Extract to read:
====================

A Google search on "silicates in freshwater aquarium" still produces almost 100% articles about saltwater tanks. But here's one that suggests you have nothing to worry about: https://www.quora.com/What-should-silicate-level-be-in-a-freshwater-aquarium


----------



## hoppycalif (Apr 7, 2005)

People assume that diatoms, which do use silicates for food, will be worse the more silicates are in the water. I don't think that is necessarily correct. Several years ago I looked at water quality reports from water companies all around the USA, and most of them had some silicates in the water. But, not everyone has a bad diatom problem, and most that do have it, have it last for only a short time. But, when you add more water or replace some of the water, you are adding more silicates, so it would make sense that diatoms would not go away. Based on that I decided to ignore silicates, and I have.

I think your tank looks about like most new tanks look. You could use a net to dip out anything that is floating around, and trim off any obviously dead plant leaves, just as a part of routine tank maintenance. Then I would just wait for the plants to start growing.

Do you have a link to the LED strips you are using? I have no idea how much light intensity you have.

I would never add anything like a banana peel, composted or not, to the substrate, so I have no idea if that will cause any problems. And, red clay needs to be all natural clay, with no polymers added. Clay for art use often does have polymers in it. I don't see anything wrong with using the coconut shell.


----------



## blucenere (Mar 4, 2017)

thank you guys a lot 



hoppycalif said:


> Do you have a link to the LED strips you are using? I have no idea how much light intensity you have.
> 
> I would never add anything like a banana peel, composted or not, to the substrate, so I have no idea if that will cause any problems. And, red clay needs to be all natural clay, with no polymers added. Clay for art use often does have polymers in it. I don't see anything wrong with using the coconut shell.

====================

Listed records:
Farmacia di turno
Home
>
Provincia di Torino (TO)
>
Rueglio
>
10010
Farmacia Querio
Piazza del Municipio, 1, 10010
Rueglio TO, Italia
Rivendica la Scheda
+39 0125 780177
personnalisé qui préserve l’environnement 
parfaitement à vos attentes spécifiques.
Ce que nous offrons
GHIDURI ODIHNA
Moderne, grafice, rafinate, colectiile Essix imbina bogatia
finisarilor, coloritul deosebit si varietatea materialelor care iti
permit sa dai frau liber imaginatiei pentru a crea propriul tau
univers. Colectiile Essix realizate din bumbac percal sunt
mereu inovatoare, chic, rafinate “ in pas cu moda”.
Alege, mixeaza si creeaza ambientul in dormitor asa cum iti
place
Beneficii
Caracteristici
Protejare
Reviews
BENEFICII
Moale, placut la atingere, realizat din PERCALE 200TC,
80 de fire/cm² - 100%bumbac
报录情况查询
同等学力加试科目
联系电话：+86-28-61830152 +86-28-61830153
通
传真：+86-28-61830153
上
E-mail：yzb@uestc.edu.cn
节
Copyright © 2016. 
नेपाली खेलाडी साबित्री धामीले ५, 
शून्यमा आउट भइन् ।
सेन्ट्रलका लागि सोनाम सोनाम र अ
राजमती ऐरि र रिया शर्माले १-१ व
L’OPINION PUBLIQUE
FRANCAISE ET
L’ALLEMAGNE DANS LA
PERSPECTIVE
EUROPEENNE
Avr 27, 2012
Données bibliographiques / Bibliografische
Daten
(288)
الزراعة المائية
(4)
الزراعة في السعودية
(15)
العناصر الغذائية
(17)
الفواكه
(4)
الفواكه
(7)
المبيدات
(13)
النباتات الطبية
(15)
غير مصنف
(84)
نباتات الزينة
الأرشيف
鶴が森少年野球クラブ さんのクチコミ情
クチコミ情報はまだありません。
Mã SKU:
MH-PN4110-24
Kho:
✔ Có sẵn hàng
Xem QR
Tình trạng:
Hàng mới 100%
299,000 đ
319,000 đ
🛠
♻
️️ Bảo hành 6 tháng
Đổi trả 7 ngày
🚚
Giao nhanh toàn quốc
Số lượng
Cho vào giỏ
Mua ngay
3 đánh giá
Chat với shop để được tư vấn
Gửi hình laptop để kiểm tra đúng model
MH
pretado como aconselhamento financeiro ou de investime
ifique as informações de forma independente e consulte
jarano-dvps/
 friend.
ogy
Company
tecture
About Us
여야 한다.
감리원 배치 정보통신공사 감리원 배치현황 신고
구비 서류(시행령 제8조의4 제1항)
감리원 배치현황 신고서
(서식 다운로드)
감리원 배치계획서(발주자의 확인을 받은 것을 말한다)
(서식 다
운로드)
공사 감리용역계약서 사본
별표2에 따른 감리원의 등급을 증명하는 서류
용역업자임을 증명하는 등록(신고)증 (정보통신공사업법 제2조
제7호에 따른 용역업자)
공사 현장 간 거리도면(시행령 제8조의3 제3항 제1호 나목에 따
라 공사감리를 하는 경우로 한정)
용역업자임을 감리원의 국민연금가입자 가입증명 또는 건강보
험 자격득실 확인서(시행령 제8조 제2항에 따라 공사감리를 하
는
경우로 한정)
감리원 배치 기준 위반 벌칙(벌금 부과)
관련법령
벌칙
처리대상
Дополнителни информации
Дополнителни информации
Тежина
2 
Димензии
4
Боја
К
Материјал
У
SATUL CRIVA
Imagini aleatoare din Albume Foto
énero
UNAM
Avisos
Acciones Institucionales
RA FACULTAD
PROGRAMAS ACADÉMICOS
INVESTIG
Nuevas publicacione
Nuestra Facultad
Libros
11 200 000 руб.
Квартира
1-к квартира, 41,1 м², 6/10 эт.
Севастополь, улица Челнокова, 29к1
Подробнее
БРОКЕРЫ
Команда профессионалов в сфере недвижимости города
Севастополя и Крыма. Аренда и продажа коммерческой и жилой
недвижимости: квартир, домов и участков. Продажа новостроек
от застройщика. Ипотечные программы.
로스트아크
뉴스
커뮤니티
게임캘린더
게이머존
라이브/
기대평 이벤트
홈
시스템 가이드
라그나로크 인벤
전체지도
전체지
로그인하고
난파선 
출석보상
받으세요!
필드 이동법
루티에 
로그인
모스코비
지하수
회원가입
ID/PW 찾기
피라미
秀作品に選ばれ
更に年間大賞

====================

Task goal: Can you carry on the thread about silicates in a freshwater aquarium from its last line? The data were drawn from an unrelated source.

Your response:
the clay is 100% natural, i checked.
The website is in German, sorry (but if you are interested google translator helps a lot from german to english)
http://daytime.de/licht-leistungskalkulator
but as wrote before it is around 2240 lumen with a color rendering index (CRI) of 90

The banana peel have long been decomposed now (i started treating the soil more than a month ago) and when i put it in the tank they could not be seen.
Thank you guys again for your replies


----------



## dwalstad (Apr 14, 2006)

Sand is made out of silicates. In the natural environment, it would be totally harmless.

Thanks for the praise of _Ecology of the Planted Aquarium_.

While writing the book, I strongly considered using the metric system. As a scientific researcher, I love the metric system for its simplicity and logic. But using terms that are unfamiliar to American hobbyists stopped me. For non-scientists to understand scientific concepts, I wanted to make the material as easy as possible.

Then, there are books that try to cater to both worlds with inches and centimeter conversions side-by-side. Again, it would have added another layer of complexity to an already challenging subject.

_Ecology of the Planted Aquarium_ caters to the non-scientists of America. Since Americans are buying 90% of the books--thank you, very much--I believe I made the right decision. However, I see most of the world, with the exception of America, UK, Myanmar, and Liberia, have converted to the metric system. A logical and praiseworthy move, but then Americans are sometimes very stubborn and non-logical. 

BTW, there is a nice German translation and I see that it uses metric units throughout. It is available from Amazon: https://www.amazon.com/Das-bepflanzte-Aquarium-Diana-Walstad/dp/3897451999/ref=sr_1_7?s=books&ie=UTF8&qid=1514902890&sr=1-7&keywords=diana+walstad


----------



## Michael (Jul 20, 2010)

I love the metric system! I wish the USA had the courage and wisdom to convert to it.


----------



## blucenere (Mar 4, 2017)

a quick update

Thank you eveybody! (in particular dwalstad  )


----------



## zolteeC (Dec 26, 2017)

blucenere said:


> a quick update
> 
> Thank you eveybody! (in particular dwalstad  )


Your thank looks good, good growth comparing to your very first picture 

Hope, you are not panicking any more  Planted tanks supposed to be FUN .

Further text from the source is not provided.